TASK STATEMENT
Every record is to be returned as written, with no omissions.

STUDY MATERIAL
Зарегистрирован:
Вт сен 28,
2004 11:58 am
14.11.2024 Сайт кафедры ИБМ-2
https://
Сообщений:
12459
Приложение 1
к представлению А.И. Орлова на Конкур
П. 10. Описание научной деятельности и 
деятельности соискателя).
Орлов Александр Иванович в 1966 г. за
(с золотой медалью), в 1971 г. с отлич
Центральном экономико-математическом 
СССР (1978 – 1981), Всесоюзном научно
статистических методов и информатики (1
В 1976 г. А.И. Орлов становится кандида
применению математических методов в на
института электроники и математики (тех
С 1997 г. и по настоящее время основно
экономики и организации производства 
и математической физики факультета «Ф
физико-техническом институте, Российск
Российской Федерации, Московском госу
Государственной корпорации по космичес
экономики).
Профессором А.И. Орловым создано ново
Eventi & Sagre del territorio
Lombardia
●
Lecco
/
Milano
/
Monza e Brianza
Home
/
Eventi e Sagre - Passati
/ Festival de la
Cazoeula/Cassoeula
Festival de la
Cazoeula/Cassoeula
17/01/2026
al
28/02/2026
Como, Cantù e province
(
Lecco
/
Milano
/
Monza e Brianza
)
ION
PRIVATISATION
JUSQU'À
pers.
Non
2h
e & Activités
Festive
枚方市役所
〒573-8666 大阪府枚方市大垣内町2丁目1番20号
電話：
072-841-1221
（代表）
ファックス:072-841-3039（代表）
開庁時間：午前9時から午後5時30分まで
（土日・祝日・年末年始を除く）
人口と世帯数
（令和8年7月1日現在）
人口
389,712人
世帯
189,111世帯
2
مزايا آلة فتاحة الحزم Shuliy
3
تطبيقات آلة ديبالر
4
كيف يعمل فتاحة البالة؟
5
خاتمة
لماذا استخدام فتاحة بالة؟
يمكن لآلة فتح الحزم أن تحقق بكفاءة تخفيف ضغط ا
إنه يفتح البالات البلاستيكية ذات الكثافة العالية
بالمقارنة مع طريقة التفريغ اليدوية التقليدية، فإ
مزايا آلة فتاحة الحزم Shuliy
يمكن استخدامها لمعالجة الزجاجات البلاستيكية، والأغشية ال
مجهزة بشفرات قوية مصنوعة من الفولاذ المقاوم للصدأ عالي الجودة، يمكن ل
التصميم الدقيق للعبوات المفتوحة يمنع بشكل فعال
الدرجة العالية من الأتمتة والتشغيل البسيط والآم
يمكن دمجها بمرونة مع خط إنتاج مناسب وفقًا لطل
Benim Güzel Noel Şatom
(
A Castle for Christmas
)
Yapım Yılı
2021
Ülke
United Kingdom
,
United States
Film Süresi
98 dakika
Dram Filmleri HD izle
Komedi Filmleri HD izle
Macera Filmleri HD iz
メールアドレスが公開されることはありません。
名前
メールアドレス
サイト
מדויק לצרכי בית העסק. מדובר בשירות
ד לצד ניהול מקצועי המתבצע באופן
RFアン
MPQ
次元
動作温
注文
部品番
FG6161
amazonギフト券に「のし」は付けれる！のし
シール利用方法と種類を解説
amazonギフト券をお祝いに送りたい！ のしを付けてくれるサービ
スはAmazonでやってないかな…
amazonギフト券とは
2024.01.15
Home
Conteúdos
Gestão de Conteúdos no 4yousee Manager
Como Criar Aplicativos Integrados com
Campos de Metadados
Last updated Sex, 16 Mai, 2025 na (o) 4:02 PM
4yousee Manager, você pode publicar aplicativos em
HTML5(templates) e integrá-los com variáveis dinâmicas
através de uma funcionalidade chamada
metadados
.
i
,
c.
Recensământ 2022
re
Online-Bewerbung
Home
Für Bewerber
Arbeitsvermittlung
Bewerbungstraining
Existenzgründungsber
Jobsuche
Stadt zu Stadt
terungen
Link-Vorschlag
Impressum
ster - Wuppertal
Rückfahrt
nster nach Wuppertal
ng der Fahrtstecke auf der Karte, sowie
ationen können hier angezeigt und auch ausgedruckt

TASK RESULT
Зарегистрирован:
Вт сен 28,
2004 11:58 am
14.11.2024 Сайт кафедры ИБМ-2
https://
Сообщений:
12459
Приложение 1
к представлению А.И. Орлова на Конкур
П. 10. Описание научной деятельности и 
деятельности соискателя).
Орлов Александр Иванович в 1966 г. за
(с золотой медалью), в 1971 г. с отлич
Центральном экономико-математическом 
СССР (1978 – 1981), Всесоюзном научно
статистических методов и информатики (1
В 1976 г. А.И. Орлов становится кандида
применению математических методов в на
института электроники и математики (тех
С 1997 г. и по настоящее время основно
экономики и организации производства 
и математической физики факультета «Ф
физико-техническом институте, Российск
Российской Федерации, Московском госу
Государственной корпорации по космичес
экономики).
Профессором А.И. Орловым создано ново
Eventi & Sagre del territorio
Lombardia
●
Lecco
/
Milano
/
Monza e Brianza
Home
/
Eventi e Sagre - Passati
/ Festival de la
Cazoeula/Cassoeula
Festival de la
Cazoeula/Cassoeula
17/01/2026
al
28/02/2026
Como, Cantù e province
(
Lecco
/
Milano
/
Monza e Brianza
)
ION
PRIVATISATION
JUSQU'À
pers.
Non
2h
e & Activités
Festive
枚方市役所
〒573-8666 大阪府枚方市大垣内町2丁目1番20号
電話：
072-841-1221
（代表）
ファックス:072-841-3039（代表）
開庁時間：午前9時から午後5時30分まで
（土日・祝日・年末年始を除く）
人口と世帯数
（令和8年7月1日現在）
人口
389,712人
世帯
189,111世帯
2
مزايا آلة فتاحة الحزم Shuliy
3
تطبيقات آلة ديبالر
4
كيف يعمل فتاحة البالة؟
5
خاتمة
لماذا استخدام فتاحة بالة؟
يمكن لآلة فتح الحزم أن تحقق بكفاءة تخفيف ضغط ا
إنه يفتح البالات البلاستيكية ذات الكثافة العالية
بالمقارنة مع طريقة التفريغ اليدوية التقليدية، فإ
مزايا آلة فتاحة الحزم Shuliy
يمكن استخدامها لمعالجة الزجاجات البلاستيكية، والأغشية ال
مجهزة بشفرات قوية مصنوعة من الفولاذ المقاوم للصدأ عالي الجودة، يمكن ل
التصميم الدقيق للعبوات المفتوحة يمنع بشكل فعال
الدرجة العالية من الأتمتة والتشغيل البسيط والآم
يمكن دمجها بمرونة مع خط إنتاج مناسب وفقًا لطل
Benim Güzel Noel Şatom
(
A Castle for Christmas
)
Yapım Yılı
2021
Ülke
United Kingdom
,
United States
Film Süresi
98 dakika
Dram Filmleri HD izle
Komedi Filmleri HD izle
Macera Filmleri HD iz
メールアドレスが公開されることはありません。
名前
メールアドレス
サイト
מדויק לצרכי בית העסק. מדובר בשירות
ד לצד ניהול מקצועי המתבצע באופן
RFアン
MPQ
次元
動作温
注文
部品番
FG6161
amazonギフト券に「のし」は付けれる！のし
シール利用方法と種類を解説
amazonギフト券をお祝いに送りたい！ のしを付けてくれるサービ
スはAmazonでやってないかな…
amazonギフト券とは
2024.01.15
Home
Conteúdos
Gestão de Conteúdos no 4yousee Manager
Como Criar Aplicativos Integrados com
Campos de Metadados
Last updated Sex, 16 Mai, 2025 na (o) 4:02 PM
4yousee Manager, você pode publicar aplicativos em
HTML5(templates) e integrá-los com variáveis dinâmicas
através de uma funcionalidade chamada
metadados
.
i
,
c.
Recensământ 2022
re
Online-Bewerbung
Home
Für Bewerber
Arbeitsvermittlung
Bewerbungstraining
Existenzgründungsber
Jobsuche
Stadt zu Stadt
terungen
Link-Vorschlag
Impressum
ster - Wuppertal
Rückfahrt
nster nach Wuppertal
ng der Fahrtstecke auf der Karte, sowie
ationen können hier angezeigt und auch ausgedruckt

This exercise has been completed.